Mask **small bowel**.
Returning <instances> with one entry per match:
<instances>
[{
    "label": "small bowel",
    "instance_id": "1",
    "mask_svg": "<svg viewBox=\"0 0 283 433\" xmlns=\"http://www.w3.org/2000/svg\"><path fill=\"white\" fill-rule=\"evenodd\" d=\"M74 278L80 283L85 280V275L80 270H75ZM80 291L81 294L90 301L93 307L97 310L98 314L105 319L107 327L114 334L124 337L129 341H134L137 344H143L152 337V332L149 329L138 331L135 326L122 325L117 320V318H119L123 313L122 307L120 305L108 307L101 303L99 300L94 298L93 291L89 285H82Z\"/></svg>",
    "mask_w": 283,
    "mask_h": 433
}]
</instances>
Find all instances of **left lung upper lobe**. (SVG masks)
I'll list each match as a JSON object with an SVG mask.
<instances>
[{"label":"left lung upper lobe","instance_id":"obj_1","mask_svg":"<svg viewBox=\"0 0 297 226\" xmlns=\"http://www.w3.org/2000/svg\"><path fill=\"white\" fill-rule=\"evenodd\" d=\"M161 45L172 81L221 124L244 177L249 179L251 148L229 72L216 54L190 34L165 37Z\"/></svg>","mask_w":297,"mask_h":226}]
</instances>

[SET EXERCISE]: Locate each line in the rows above that contains the string "match" and copy those lines in full.

[THE RESPONSE]:
Returning <instances> with one entry per match:
I'll list each match as a JSON object with an SVG mask.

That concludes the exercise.